■ Exercise aim: Scan the entries and state how many lines contain "index". Write no other text.

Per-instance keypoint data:
[Start of section]
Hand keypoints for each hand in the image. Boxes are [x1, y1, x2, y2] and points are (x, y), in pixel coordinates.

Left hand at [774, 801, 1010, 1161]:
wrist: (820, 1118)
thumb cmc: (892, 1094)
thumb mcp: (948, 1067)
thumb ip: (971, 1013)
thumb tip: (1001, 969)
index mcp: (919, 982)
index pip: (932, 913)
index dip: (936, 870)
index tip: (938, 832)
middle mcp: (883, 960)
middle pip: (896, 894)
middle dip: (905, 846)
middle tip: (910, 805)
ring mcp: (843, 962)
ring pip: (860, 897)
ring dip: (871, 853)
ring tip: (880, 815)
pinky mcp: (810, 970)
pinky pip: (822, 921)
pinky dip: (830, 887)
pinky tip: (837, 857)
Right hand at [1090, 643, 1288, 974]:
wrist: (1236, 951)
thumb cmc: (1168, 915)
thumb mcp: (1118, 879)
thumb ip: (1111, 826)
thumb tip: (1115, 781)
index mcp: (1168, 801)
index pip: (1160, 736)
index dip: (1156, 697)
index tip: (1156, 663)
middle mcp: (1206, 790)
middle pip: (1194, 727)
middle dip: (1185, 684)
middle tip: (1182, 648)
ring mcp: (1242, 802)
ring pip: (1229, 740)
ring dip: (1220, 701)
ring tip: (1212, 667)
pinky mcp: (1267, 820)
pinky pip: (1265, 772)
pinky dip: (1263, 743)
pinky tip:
[End of section]
■ The completed task: 8